Implicações psicológicas da exposição competitiva precoce continuada
A prática desportiva vive nos dias de hoje um período pujante. A sua democratização atinge hoje diferentes latitudes e longitudes derrubando preconceitos e mitos. Ao nível da sua própria capacitação e profissionalização. Ao nível do género, observe-se a notoriedade crescente do desporto feminino atual. Ou, no plano sociocultural, verificando-se um maior entendimento dos seus benefícios, o que reforça um aumento do entusiasmo e da sua prática generalizada em diferentes períodos de vida ou idades.
No entanto, evoluir implica igualmente contradições inerentes. Na generalidade das modalidades, e em particular no futebol, estamos a assistir a fenómenos que merecem a nossa melhor reflexão, compreensão e atuação no que às suas implicações psicológicas diz respeito.
Um desses fenómenos é a exposição competitiva precoce. Ou seja, a massificação da prática futebolística formal e organizada em termos competitivos, ao nível do volume e horas de contacto, bem como, face à importância e impacto relevado.

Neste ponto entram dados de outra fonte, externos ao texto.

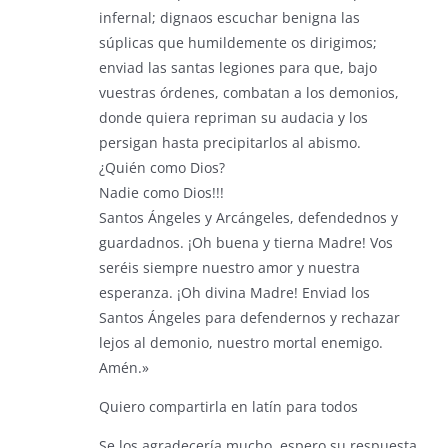
infernal; dignaos escuchar benigna las
súplicas que humildemente os dirigimos;
enviad las santas legiones para que, bajo
vuestras órdenes, combatan a los demonios,
donde quiera repriman su audacia y los
persigan hasta precipitarlos al abismo.
¿Quién como Dios?
Nadie como Dios!!!
Santos Ángeles y Arcángeles, defendednos y
guardadnos. ¡Oh buena y tierna Madre! Vos
seréis siempre nuestro amor y nuestra
esperanza. ¡Oh divina Madre! Enviad los
Santos Ángeles para defendernos y rechazar
lejos al demonio, nuestro mortal enemigo.
Amén.»
Quiero compartirla en latín para todos
Se los agradecería mucho, espero su respuesta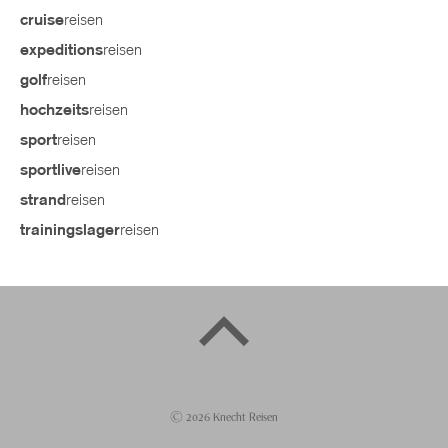
reisen
cruise
reisen
expeditions
reisen
golf
reisen
hochzeits
reisen
sport
reisen
sportlive
reisen
strand
reisen
trainingslager
©
2026
Knecht Reisen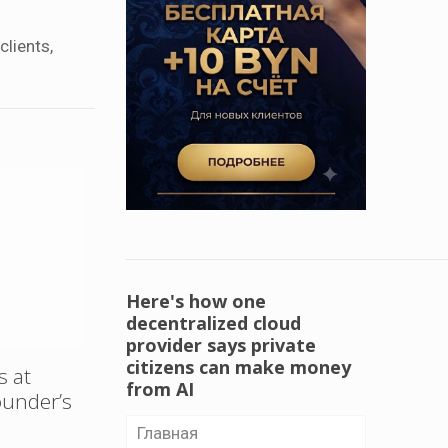
lients,
Here's how one
decentralized cloud
provider says private
citizens can make money
s at
from AI
ounder’s
Главная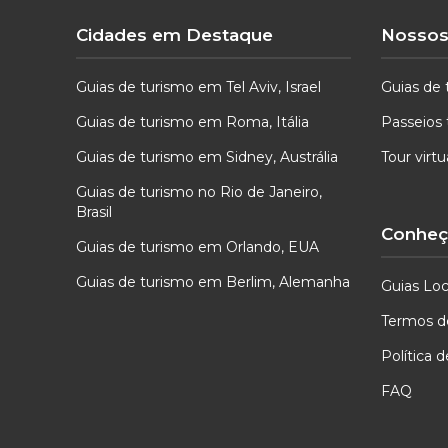
Cidades em Destaque
Nossos
Guias de turismo em Tel Aviv, Israel
Guias de 
Guias de turismo em Roma, Itália
Passeios 
Guias de turismo em Sidney, Austrália
Tour virt
Guias de turismo no Rio de Janeiro,
Brasil
Conheça
Guias de turismo em Orlando, EUA
Guias de turismo em Berlim, Alemanha
Guias Loc
Termos d
Política 
FAQ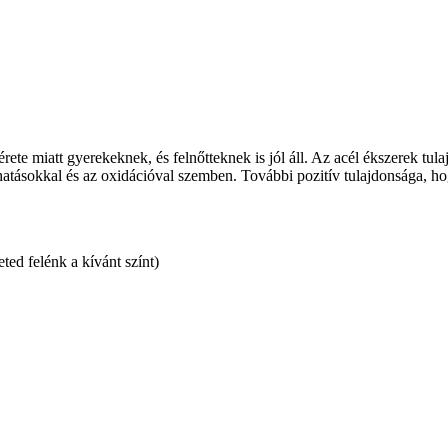
te miatt gyerekeknek, és felnőtteknek is jól áll. Az acél ékszerek tula
ehatásokkal és az oxidációval szemben. További pozitív tulajdonsága, h
ted felénk a kívánt színt)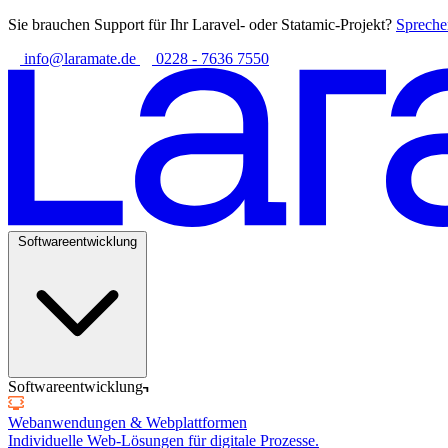
Sie brauchen Support für Ihr Laravel- oder Statamic-Projekt?
Spreche
info@laramate.de
0228 - 7636 7550
Softwareentwicklung
Softwareentwicklung
Webanwendungen & Webplattformen
Individuelle Web-Lösungen für digitale Prozesse.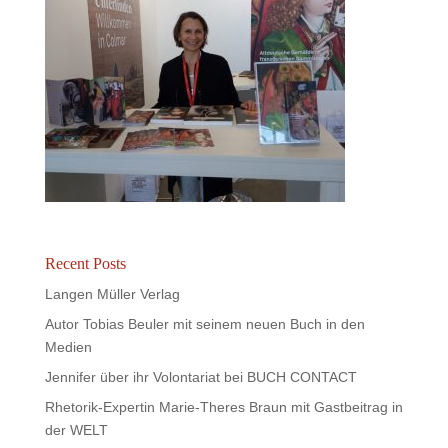
Recent Posts
Langen Müller Verlag
Autor Tobias Beuler mit seinem neuen Buch in den
Medien
Jennifer über ihr Volontariat bei BUCH CONTACT
Rhetorik-Expertin Marie-Theres Braun mit Gastbeitrag in
der WELT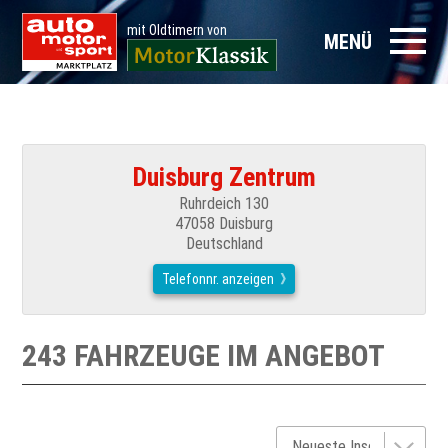
mit Oldtimern von
MENÜ
Duisburg Zentrum
Ruhrdeich 130
47058 Duisburg
Deutschland
Telefonnr. anzeigen
243 FAHRZEUGE IM ANGEBOT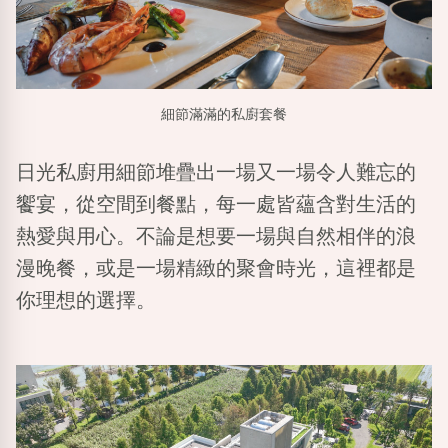
細節滿滿的私廚套餐
日光私廚用細節堆疊出一場又一場令人難忘的
饗宴，從空間到餐點，每一處皆蘊含對生活的
熱愛與用心。不論是想要一場與自然相伴的浪
漫晚餐，或是一場精緻的聚會時光，這裡都是
你理想的選擇。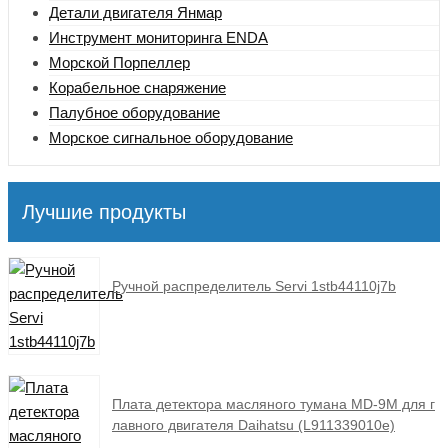
Детали двигателя Янмар
Инструмент мониторинга ENDA
Морской Порпеллер
Корабельное снаряжение
Палубное оборудование
Морское сигнальное оборудование
Лучшие продукты
Ручной распределитель Servi 1stb44110j7b
Плата детектора масляного тумана MD-9M для г
лавного двигателя Daihatsu (L911339010e)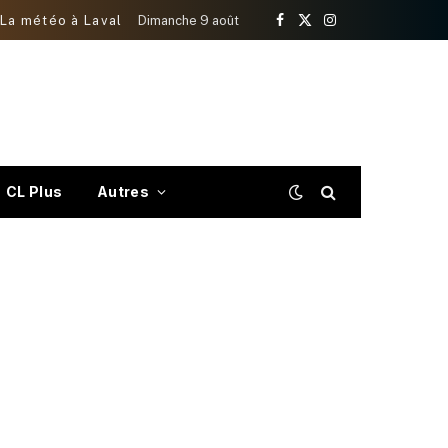
La météo à Laval
Dimanche 9 août
Facebook
X
Instagram
(Twitter)
CL Plus
Autres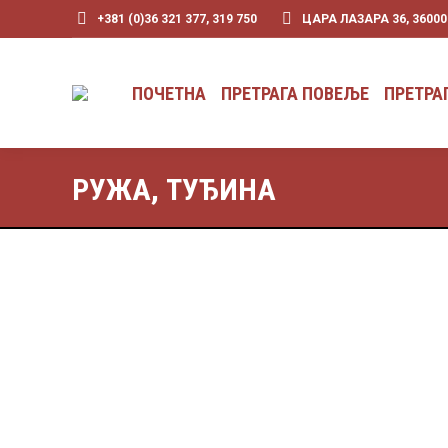
+381 (0)36 321 377, 319 750
ЦАРА ЛАЗАРА 36, 3600
ПОЧЕТНА
ПРЕТРАГА ПОВЕЉЕ
ПРЕТРА
РУЖА, ТУЂИНА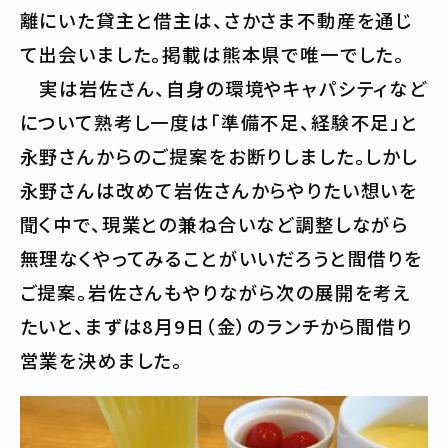
離にいた貸主と借主は、さかさま不動産を通じ
て出会いました。掲載は熊本県で唯一でした。
実は岩佐さん、自身の環境やキャパシティなど
について熟考し一度は「準備不足、経験不足」と
永野さんからのご提案をお断りしました。しかし
永野さんは改めて岩佐さんからやりたい想いを
聞く中で、現業との兼ね合いなど調整しながら
無理なくやってみることがいいだろうと間借りを
ご提案。岩佐さんもやりながら次の展開を考え
たいと、まずは8月9日（金）のランチから間借り
営業を決めました。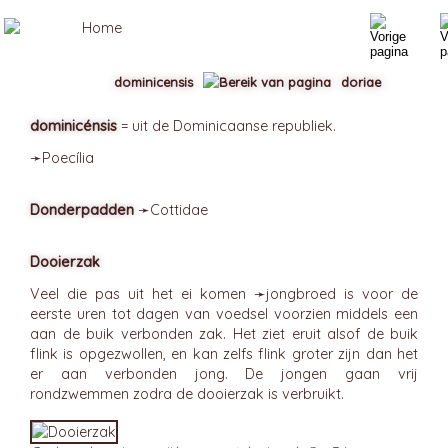
dominicensis
doriae
dominicénsis
= uit de Dominicaanse republiek.
➛
Poecília
Donderpadden
➛
Cottidae
Dooierzak
Veel die pas uit het ei komen ➛
jongbroed
is voor de
eerste uren tot dagen van voedsel voorzien middels een
aan de buik verbonden zak. Het ziet eruit alsof de buik
flink is opgezwollen, en kan zelfs flink groter zijn dan het
er aan verbonden jong. De jongen gaan vrij
rondzwemmen zodra de dooierzak is verbruikt.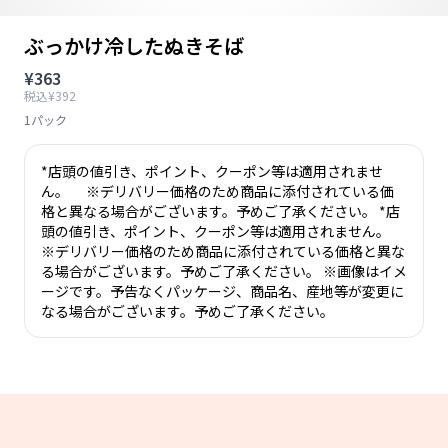
ぶっかけ冷したぬきそば
¥363
税込¥392
1パック
*店頭の値引き、ポイント、クーポン等は適用されませ
ん。 ※デリバリー価格のため商品に添付されている価
格と異なる場合がございます。予めご了承ください。 *店
頭の値引き、ポイント、クーポン等は適用されません。
※デリバリー価格のため商品に添付されている価格と異な
る場合がございます。予めご了承ください。 ※画像はイメ
ージです。予告なくパッケージ、商品名、産地等が変更に
なる場合がございます。予めご了承ください。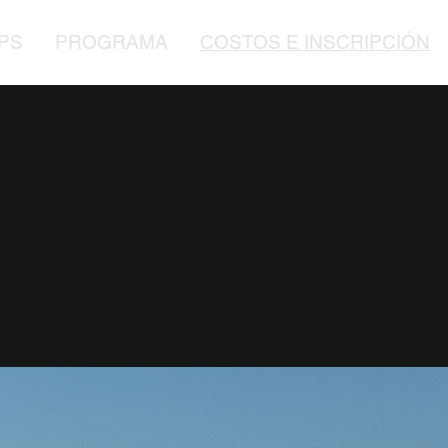
PS
PROGRAMA
COSTOS E INSCRIPCIÓN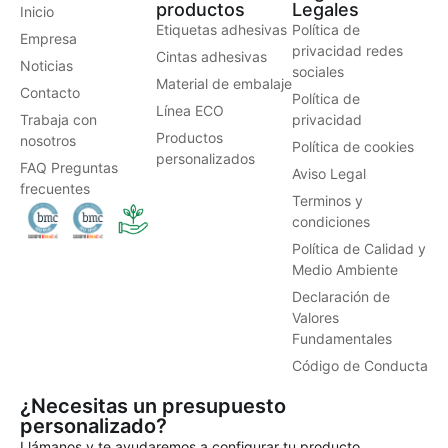
productos
Legales
Inicio
Etiquetas adhesivas
Política de
Empresa
privacidad redes
Cintas adhesivas
Noticias
sociales
Material de embalaje
Contacto
Política de
Línea ECO
Trabaja con
privacidad
Productos
nosotros
Política de cookies
personalizados
FAQ Preguntas
Aviso Legal
frecuentes
Terminos y
condiciones
Política de Calidad y
Medio Ambiente
Declaración de
Valores
Fundamentales
Código de Conducta
¿Necesitas un presupuesto
personalizado?
Llámanos y te ayudaremos a configurar tu producto.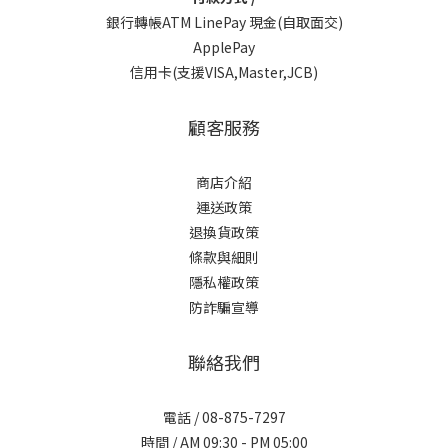
銀行轉帳ATM LinePay 現金(自取面交)
ApplePay
信用卡(支援VISA,Master,JCB)
顧客服務
商店介紹
運送政策
退換貨政策
條款與細則
隱私權政策
防詐騙宣導
聯絡我們
電話 / 08-875-7297
時間 / AM 09:30 - PM 05:00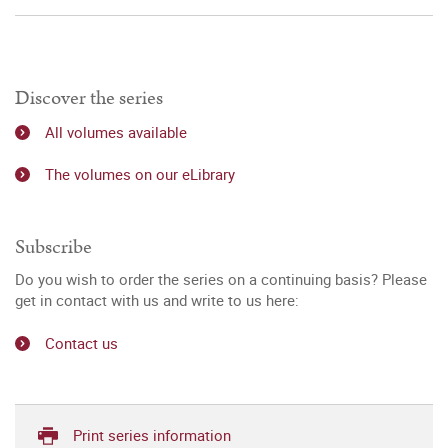
Discover the series
All volumes available
The volumes on our eLibrary
Subscribe
Do you wish to order the series on a continuing basis? Please
get in contact with us and write to us here:
Contact us
Print series information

O mesmo é observável através do surgimento cada vez maior de oferta de treinos e preparação específica ajustada a essas idades, aliado ao surgimento de mais e diferentes formatos competitivos.
A assunção psicológica subjacente é que a nossa natureza é competitiva, e pelo qual o aumento de prática competitiva precoce responde aos nossos instintos mais básicos, revelando-se estimulante e propiciadora de estados motivacionais supostamente ajustados, promotores de saúde e até de uma abordagem socioeducativa mais eficaz!
Nada mais discutível e preocupante a médio e longo prazo, se os efeitos forem pouco controlados e as consequências nocivas dessas decisões, desconsideradas.
Inicialmente importa promover a alegria, satisfação, identificação com a modalidade ou o trabalho em equipa.
Já anteriormente, a sensibilização aos agentes desportivos ia no sentido de estes promoverem uma representação segura e positiva da modalidade, especialmente nas primeiras etapas. Atualmente, essa assunção ganha um peso e importância redobrada.
Não só pelo aumento de carga competitiva formal, bem como, por outras decorrências concomitantes, que complexificam atualmente a correta atuação psicológica nas primeiras etapas da prática desportiva.
Vejamos, mais praticantes requerem mais recursos humanos e igualmente níveis de preparação e capacitação adequados. Face ao aumento de praticantes, há um desequilíbrio que resulta da escassez de recursos comparativamente com as necessidades. O mesmo gera perdas relevantes na qualidade apresentada, aumentando a probabilidade de conflitos entre agentes, promovendo o stresse e a ocorrência de intervenções menos reguladas tecnicamente.
Para além disso, observa-se um número crescente de episódios lamentáveis envolvendo os encarregados de educação dos praticantes (os menos responsáveis), onde amiúde está subjacente uma distorção percetiva interna. Não é possível, nem faz sentido espiar os familiares dos praticantes. O que há é de uma forma efetiva, perceber a importância dos mesmos e capacitar as organizações desportivas para atuar de forma mais técnica e ajustada, contribuindo para uma adaptação positiva dos familiares às vicissitudes da prática desportiva.
Finalmente, a campeonite precoce parece insidiar o melhor envolvimento psicológico com a modalidade a médio e longo prazo do praticante.
A exposição competitiva precoce pode estar a gerar um fenómeno de saturação psicológica devido à exposição elevada ao stresse competitivo de forma continuada, bem como, face à ineficácia das intervenções psicológicas realizadas pelos agentes desportivos envolventes.
Cada vez mais se observam percursos desportivos bem-sucedidos, de jovens talentosos, que terminam ainda antes da primeira idade adulta, de forma inesperada.
De forma abrupta e por vontade própria, os novos fenómenos de abandono precoce, vêm envoltos em desinvestimento por opção, saturação com a cultura e narrativa desportiva, repriorização reativa ao desporto, desilusão e descomprometimento com a sua história e percurso.
Há que refletir (por todos os envolvidos, independentemente de nível ou papel) se a compulsão exacerbada por processos de gestão psicológica assentes em premissas primitivas está a contribuir para ceifar precocemente o futuro sucesso dos jovens praticantes.